Saved data entries>
----

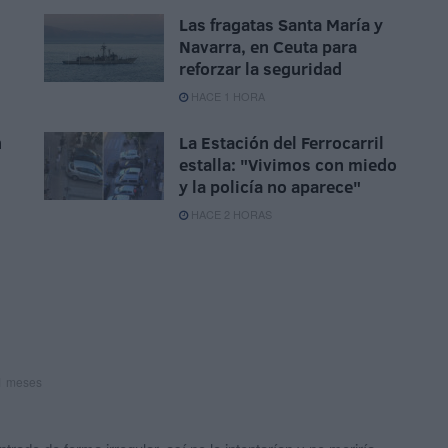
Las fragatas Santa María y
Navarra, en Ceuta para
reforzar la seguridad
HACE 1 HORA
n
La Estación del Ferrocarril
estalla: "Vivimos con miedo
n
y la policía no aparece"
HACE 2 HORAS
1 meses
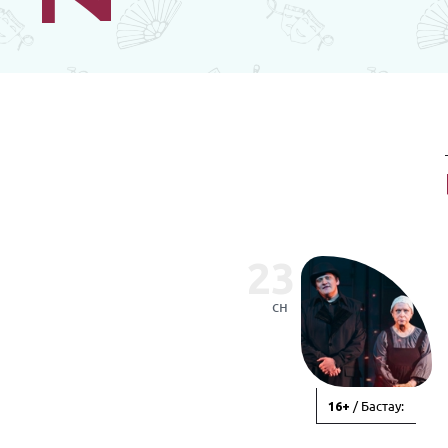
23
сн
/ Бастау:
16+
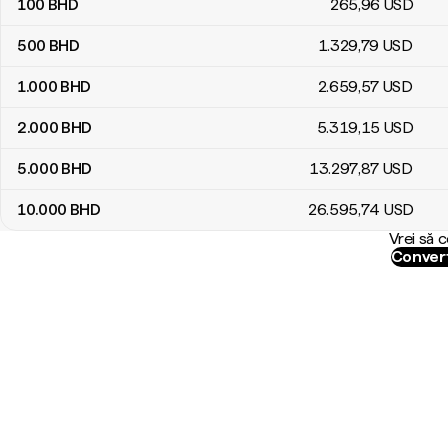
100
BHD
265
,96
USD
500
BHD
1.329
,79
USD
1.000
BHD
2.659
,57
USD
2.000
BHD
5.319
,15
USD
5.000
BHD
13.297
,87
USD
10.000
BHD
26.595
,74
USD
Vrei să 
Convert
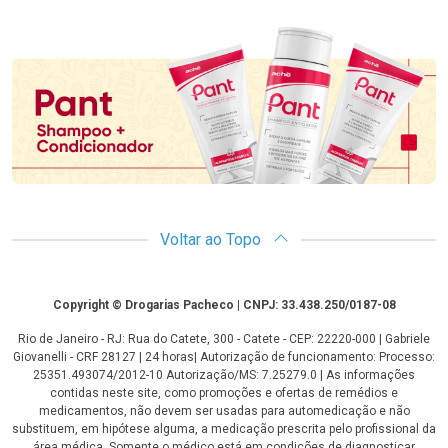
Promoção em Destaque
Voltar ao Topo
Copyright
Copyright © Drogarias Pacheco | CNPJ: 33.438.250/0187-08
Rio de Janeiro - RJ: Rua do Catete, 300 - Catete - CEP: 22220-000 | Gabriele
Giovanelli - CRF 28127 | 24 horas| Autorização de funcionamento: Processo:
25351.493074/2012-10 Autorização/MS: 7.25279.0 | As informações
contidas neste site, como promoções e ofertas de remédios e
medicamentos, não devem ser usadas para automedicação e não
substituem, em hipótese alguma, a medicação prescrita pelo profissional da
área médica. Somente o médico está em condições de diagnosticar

----

Prompt>
From the records above, give again only the part that opens with the line containing "HACE 2 HORAS" and closes with the line containing "medicamentos, não devem". Keep both ends but drop the pictures.

Exercise answer>
HACE 2 HORAS
1 meses
23
сн
/ Бастау:
16+
100
BHD
265
,96
USD
500
BHD
1.329
,79
USD
1.000
BHD
2.659
,57
USD
2.000
BHD
5.319
,15
USD
5.000
BHD
13.297
,87
USD
10.000
BHD
26.595
,74
USD
Vrei să 
Convert
Promoção em Destaque
Voltar ao Topo
Copyright
Copyright © Drogarias Pacheco | CNPJ: 33.438.250/0187-08
Rio de Janeiro - RJ: Rua do Catete, 300 - Catete - CEP: 22220-000 | Gabriele
Giovanelli - CRF 28127 | 24 horas| Autorização de funcionamento: Processo:
25351.493074/2012-10 Autorização/MS: 7.25279.0 | As informações
contidas neste site, como promoções e ofertas de remédios e
medicamentos, não devem ser usadas para automedicação e não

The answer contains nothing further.